• [SOURCE]
* start *
Atlas of Weak Signals

Us MDEF students all arrived to this course, with weak signals we experienced in our own ‘nation-states’, weak signals connected to ‘climate changes’, the ‘surveillance’ of these states or states of IT monopoles, the transformation in our countrie's workforce - in the meaning of jobs and education, connected to our belonging or belief in systems we live in, such as capitalism or democracy or the opposite of these. Weak Signals connected to mass cultures - mass in production, in data, in consumerism or in the extinction of species.

The mass culture drove us here, we migrated from specific nations with one or more passports to think about our own fights and to be able and see them from different perspectives. The Atlas of Weak Signals class is the credo for these kind of dialogues. Its’ aim is to position us in a very complex panorama of crises that determine our collective future. If only, I would define these as historical events or super positions, which we see now or will see as crises in the future.

Personally I arrived here with one passport, with a very strong educational migrational aim, from a nation which is in the crisis of loosing it’s democratic credibility, which has never had recognition in any common platform of nation states, which is lacking of the freedom of speech, existing without conversations and a heterogeneous society. A country which was never able to join other nations in important questions or just in a currency change. In this nation, from my generation, the emigrants - such as me can easily called financial and educational migrants.

With my eyes and my research topic, I was mostly aiming to hear more about mass cultures, such as the accelerating urbanisation. About long termism - such as the role and transformation of education in the 21st century. About truth wars and redesigning social - such as the lack of participation and conversations in decision making, in the word of top-down decisions.
* end *
• [RECORDED INFORMATION]
* start *
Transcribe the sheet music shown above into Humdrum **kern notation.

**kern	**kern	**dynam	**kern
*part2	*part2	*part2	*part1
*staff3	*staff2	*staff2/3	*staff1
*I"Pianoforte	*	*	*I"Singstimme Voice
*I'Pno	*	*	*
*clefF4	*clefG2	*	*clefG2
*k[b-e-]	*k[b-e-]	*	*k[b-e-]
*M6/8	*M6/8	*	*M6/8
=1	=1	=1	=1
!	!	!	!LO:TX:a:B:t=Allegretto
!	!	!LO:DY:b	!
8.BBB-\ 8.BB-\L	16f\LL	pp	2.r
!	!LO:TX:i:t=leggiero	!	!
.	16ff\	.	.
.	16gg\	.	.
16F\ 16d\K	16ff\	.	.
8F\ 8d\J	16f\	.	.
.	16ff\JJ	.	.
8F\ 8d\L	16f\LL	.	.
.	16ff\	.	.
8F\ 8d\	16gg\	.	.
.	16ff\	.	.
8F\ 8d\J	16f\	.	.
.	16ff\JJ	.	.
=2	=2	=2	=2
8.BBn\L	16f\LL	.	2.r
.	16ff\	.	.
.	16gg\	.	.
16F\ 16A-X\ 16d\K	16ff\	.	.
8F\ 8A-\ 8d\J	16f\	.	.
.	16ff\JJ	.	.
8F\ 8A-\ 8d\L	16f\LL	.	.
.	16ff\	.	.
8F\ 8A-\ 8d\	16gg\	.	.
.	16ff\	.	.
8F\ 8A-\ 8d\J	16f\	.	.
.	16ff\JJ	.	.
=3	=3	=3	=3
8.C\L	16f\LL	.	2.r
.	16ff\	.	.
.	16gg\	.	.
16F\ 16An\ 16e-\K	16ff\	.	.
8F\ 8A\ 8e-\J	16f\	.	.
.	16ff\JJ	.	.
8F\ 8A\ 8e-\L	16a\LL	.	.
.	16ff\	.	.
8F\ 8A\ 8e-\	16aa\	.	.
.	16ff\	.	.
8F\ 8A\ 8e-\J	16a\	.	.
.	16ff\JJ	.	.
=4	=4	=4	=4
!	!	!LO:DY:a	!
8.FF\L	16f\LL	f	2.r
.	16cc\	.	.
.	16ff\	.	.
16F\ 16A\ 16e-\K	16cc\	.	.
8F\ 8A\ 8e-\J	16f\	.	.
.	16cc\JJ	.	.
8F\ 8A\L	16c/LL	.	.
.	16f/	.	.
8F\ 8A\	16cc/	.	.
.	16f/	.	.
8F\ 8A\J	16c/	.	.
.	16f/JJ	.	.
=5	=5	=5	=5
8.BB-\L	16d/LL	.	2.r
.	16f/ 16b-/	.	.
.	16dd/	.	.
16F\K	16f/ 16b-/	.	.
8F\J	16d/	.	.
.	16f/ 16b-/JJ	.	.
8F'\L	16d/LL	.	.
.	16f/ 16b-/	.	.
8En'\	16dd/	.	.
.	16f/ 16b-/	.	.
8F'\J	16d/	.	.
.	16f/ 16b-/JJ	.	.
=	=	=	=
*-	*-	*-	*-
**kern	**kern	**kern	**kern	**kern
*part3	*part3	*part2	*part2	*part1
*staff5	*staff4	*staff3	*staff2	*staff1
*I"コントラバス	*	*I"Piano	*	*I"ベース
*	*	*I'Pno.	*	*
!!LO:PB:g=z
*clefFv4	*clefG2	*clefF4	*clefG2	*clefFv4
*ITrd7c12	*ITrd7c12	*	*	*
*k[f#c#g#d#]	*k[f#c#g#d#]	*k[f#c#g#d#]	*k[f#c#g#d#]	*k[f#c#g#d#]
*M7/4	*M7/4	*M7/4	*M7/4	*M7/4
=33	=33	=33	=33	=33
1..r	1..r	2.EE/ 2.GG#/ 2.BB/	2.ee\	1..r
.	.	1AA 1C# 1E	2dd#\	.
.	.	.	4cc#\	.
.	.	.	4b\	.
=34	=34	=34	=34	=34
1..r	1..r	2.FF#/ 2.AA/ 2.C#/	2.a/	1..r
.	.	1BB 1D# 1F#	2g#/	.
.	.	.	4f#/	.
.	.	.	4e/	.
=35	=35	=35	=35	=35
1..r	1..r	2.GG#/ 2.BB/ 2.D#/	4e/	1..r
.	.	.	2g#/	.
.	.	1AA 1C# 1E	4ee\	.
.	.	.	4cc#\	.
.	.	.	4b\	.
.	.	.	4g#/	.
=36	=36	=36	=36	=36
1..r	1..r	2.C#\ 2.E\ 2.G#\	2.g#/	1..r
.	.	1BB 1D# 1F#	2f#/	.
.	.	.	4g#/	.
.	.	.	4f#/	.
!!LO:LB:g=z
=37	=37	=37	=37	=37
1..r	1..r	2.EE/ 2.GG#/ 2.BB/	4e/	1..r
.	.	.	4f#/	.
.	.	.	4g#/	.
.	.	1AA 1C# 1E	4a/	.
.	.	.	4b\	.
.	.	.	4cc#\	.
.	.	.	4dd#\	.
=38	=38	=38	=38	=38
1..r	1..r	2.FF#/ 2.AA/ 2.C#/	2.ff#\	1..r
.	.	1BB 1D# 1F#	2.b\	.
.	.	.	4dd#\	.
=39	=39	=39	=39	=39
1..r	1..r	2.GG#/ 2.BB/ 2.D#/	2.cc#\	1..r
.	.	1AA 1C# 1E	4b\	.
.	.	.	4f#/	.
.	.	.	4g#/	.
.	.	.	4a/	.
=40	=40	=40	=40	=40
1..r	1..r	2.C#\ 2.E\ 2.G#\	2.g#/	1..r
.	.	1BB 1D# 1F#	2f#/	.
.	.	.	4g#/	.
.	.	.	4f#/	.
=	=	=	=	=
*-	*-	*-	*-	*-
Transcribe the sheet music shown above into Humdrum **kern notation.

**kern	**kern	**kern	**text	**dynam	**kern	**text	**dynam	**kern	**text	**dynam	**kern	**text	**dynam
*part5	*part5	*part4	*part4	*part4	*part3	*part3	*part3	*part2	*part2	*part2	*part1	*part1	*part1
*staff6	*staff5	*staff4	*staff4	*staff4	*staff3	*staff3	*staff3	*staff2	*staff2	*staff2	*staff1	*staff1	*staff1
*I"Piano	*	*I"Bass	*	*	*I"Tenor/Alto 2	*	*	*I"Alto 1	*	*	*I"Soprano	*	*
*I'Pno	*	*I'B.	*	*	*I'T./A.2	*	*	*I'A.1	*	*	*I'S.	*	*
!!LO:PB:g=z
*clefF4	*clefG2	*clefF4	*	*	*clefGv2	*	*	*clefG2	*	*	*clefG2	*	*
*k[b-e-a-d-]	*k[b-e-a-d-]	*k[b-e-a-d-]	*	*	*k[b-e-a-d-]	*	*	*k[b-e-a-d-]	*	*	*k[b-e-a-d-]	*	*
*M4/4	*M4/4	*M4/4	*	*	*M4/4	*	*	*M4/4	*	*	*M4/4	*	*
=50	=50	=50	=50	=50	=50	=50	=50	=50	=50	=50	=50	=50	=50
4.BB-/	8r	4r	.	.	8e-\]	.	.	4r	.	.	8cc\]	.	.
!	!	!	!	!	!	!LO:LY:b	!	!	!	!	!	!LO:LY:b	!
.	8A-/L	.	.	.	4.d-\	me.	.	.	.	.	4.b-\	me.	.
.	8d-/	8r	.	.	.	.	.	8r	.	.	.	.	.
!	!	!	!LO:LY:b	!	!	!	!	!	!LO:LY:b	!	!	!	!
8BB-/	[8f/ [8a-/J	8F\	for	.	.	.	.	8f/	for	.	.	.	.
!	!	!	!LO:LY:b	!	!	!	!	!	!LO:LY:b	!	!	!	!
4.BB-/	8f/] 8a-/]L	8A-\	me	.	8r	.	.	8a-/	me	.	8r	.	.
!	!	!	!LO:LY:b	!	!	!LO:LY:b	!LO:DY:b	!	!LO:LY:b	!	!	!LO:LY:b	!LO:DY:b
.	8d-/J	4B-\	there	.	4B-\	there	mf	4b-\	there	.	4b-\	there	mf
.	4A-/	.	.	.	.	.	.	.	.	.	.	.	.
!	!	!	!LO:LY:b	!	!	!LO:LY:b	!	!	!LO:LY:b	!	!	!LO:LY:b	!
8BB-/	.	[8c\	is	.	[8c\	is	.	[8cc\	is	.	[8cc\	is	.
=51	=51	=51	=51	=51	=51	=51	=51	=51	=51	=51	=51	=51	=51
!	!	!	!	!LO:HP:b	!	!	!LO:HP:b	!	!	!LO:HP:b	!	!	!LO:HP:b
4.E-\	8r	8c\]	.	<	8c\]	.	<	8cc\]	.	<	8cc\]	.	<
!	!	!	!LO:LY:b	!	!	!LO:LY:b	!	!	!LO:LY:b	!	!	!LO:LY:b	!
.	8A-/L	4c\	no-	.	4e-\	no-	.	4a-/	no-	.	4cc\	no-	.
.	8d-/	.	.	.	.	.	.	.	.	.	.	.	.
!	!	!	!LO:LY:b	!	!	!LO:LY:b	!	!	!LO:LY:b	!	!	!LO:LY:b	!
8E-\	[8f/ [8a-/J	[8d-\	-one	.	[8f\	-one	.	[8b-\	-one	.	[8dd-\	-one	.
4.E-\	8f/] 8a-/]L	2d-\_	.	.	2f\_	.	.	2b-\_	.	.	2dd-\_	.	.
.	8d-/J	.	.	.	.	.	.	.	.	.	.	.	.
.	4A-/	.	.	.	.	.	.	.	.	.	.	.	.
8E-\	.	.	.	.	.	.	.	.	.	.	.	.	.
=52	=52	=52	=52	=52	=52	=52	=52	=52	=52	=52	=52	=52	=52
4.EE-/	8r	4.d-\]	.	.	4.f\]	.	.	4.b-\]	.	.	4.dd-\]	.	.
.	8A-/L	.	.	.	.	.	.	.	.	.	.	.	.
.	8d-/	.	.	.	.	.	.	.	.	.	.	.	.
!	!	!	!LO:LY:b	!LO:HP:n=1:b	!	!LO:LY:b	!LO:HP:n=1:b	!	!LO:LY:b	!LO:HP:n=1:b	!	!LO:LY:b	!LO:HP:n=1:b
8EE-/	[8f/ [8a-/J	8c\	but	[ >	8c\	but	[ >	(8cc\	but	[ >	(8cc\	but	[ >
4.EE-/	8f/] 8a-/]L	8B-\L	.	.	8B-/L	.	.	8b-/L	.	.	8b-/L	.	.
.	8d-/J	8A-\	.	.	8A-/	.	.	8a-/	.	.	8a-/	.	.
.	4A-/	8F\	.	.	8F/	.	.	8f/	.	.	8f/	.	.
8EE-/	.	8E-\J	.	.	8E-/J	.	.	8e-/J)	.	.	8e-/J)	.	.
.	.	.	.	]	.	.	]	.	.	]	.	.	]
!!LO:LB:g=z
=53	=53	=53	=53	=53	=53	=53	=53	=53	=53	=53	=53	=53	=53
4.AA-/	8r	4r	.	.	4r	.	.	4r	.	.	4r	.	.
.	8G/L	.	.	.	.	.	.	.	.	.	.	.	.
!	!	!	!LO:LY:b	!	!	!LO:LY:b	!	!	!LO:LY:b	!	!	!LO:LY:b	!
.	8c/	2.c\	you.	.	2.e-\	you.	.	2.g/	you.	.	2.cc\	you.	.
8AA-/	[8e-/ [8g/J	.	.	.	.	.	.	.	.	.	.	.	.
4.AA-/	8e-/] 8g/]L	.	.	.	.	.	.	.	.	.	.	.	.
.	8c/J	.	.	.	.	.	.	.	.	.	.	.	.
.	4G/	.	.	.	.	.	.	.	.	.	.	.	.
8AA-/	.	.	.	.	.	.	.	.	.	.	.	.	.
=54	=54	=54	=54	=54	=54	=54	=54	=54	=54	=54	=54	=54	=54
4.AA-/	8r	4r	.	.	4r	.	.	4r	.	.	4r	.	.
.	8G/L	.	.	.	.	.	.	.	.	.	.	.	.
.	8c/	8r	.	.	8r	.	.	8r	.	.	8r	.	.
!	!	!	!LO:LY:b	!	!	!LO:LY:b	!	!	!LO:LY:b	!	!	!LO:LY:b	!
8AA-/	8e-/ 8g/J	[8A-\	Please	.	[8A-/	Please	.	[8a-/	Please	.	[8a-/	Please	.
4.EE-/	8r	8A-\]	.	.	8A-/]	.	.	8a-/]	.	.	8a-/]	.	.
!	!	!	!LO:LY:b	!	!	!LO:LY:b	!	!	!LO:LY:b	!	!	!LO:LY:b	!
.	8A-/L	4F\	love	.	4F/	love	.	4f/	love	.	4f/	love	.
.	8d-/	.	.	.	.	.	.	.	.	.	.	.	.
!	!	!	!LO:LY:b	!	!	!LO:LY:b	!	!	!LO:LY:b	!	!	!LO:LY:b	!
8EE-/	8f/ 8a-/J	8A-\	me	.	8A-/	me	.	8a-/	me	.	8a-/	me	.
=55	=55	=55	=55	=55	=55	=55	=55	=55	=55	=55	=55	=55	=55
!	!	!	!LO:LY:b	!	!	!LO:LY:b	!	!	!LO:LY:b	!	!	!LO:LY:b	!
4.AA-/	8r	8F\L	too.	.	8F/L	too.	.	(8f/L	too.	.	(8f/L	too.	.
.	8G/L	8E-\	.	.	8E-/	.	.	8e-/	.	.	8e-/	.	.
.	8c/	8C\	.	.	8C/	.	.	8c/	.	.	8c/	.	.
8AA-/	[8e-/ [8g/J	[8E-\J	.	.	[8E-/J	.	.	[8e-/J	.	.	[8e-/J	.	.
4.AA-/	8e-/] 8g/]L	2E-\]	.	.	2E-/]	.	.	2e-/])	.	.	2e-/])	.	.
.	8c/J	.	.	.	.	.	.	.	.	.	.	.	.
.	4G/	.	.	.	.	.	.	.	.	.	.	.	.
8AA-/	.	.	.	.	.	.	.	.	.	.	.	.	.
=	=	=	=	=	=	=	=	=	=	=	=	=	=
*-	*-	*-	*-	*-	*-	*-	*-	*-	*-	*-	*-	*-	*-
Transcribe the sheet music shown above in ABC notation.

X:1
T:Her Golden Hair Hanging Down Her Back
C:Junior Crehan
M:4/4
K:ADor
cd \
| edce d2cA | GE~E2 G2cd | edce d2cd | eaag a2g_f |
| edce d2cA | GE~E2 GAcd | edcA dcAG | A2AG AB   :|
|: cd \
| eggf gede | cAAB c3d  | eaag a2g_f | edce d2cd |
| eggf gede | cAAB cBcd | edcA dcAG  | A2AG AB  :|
* end *
• [PROBLEMS]
(a) Write out everything in the Atlas of Weak Signals text from "The mass culture" down to "in the future.".
(b) Does the Atlas of Weak Signals text agree with each statement? Answer yes or no for each, and quote the deciding words: (i) The writer arrived with more than one passport. (ii) The class aims to position the students in a complex panorama of crises. (iii) Accelerating urbanization is among the things the writer wanted to hear more about.
(c) Summarize the Atlas of Weak Signals text in two sentences.

• [EXERCISE RESULTS]
(a)
The mass culture drove us here, we migrated from specific nations with one or more passports to think about our own fights and to be able and see them from different perspectives. The Atlas of Weak Signals class is the credo for these kind of dialogues. Its’ aim is to position us in a very complex panorama of crises that determine our collective future. If only, I would define these as historical events or super positions, which we see now or will see as crises in the future.

(b)
(i) No: "Personally I arrived here with one passport"
(ii) Yes: "Its’ aim is to position us in a very complex panorama of crises that determine our collective future."
(iii) Yes: "I was mostly aiming to hear more about mass cultures, such as the accelerating urbanisation."

(c) MDEF students came to the course with weak signals from their own nation-states, tied to climate change, surveillance, changes in the workforce, and mass cultures. The Atlas of Weak Signals class aims to position them within a complex panorama of crises that determine their collective future, and the writer came with one passport as an educational migrant from a nation losing its democratic credibility, hoping to learn more about accelerating urbanization, the role of education in the 21st century, and the lack of participation in top-down decision making.